- Problem statement
Reproduce every line of text in the rows below verbatim, omitting the pictures.

- Extracted records
· · · · · · ·

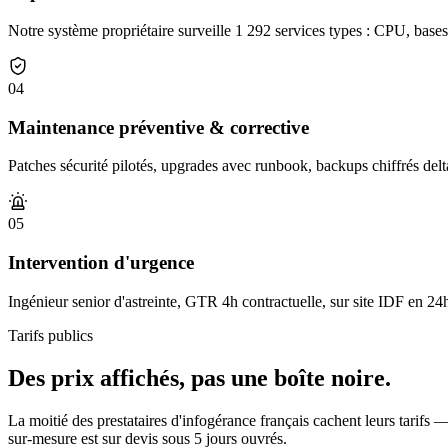
Notre système propriétaire surveille 1 292 services types : CPU, bases,
04
Maintenance préventive & corrective
Patches sécurité pilotés, upgrades avec runbook, backups chiffrés delta
05
Intervention d'urgence
Ingénieur senior d'astreinte, GTR 4h contractuelle, sur site IDF en 24
Tarifs publics
Des prix affichés,
pas une boîte noire.
La moitié des prestataires d'infogérance français cachent leurs tarif
sur-mesure est sur devis sous 5 jours ouvrés.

· · · · · · ·

- Solution for this exercise
Notre système propriétaire surveille 1 292 services types : CPU, bases,
04
Maintenance préventive & corrective
Patches sécurité pilotés, upgrades avec runbook, backups chiffrés delta
05
Intervention d'urgence
Ingénieur senior d'astreinte, GTR 4h contractuelle, sur site IDF en 24
Tarifs publics
Des prix affichés,
pas une boîte noire.
La moitié des prestataires d'infogérance français cachent leurs tarif
sur-mesure est sur devis sous 5 jours ouvrés.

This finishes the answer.